Exercise requirements:
Draw out every line with the word "mast" from the listing below.

Task input:

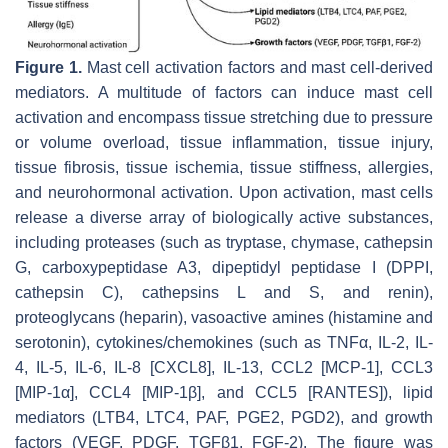
Figure 1.
Mast cell activation factors and mast cell-derived
mediators. A multitude of factors can induce mast cell
activation and encompass tissue stretching due to pressure
or volume overload, tissue inflammation, tissue injury,
tissue fibrosis, tissue ischemia, tissue stiffness, allergies,
and neurohormonal activation. Upon activation, mast cells
release a diverse array of biologically active substances,
including proteases (such as tryptase, chymase, cathepsin
G, carboxypeptidase A3, dipeptidyl peptidase I (DPPI,
cathepsin C), cathepsins L and S, and renin),
proteoglycans (heparin), vasoactive amines (histamine and
serotonin), cytokines/chemokines (such as TNFα, IL-2, IL-
4, IL-5, IL-6, IL-8 [CXCL8], IL-13, CCL2 [MCP-1], CCL3
[MIP-1α], CCL4 [MIP-1β], and CCL5 [RANTES]), lipid
mediators (LTB4, LTC4, PAF, PGE2, PGD2), and growth
factors (VEGF, PDGF, TGFβ1, FGF-2). The figure was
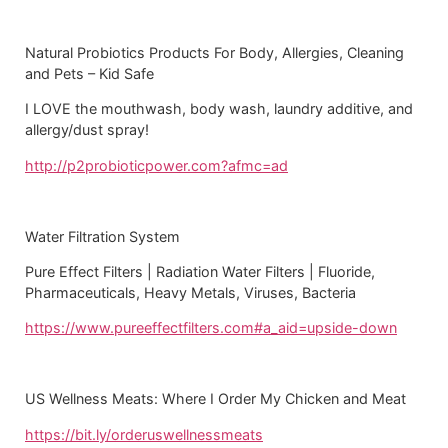
Natural Probiotics Products For Body, Allergies, Cleaning
and Pets – Kid Safe
I LOVE the mouthwash, body wash, laundry additive, and
allergy/dust spray!
http://p2probioticpower.com?afmc=ad
Water Filtration System
Pure Effect Filters | Radiation Water Filters | Fluoride,
Pharmaceuticals, Heavy Metals, Viruses, Bacteria
https://www.pureeffectfilters.com#a_aid=upside-down
US Wellness Meats: Where I Order My Chicken and Meat
https://bit.ly/orderuswellnessmeats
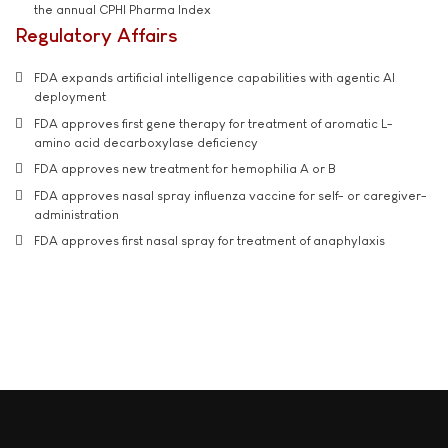
the annual CPHI Pharma Index
Regulatory Affairs
FDA expands artificial intelligence capabilities with agentic AI
deployment
FDA approves first gene therapy for treatment of aromatic L-
amino acid decarboxylase deficiency
FDA approves new treatment for hemophilia A or B
FDA approves nasal spray influenza vaccine for self- or caregiver-
administration
FDA approves first nasal spray for treatment of anaphylaxis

Output of the exercise:
Mast cell activation factors and mast cell-derived
mediators. A multitude of factors can induce mast cell
and neurohormonal activation. Upon activation, mast cells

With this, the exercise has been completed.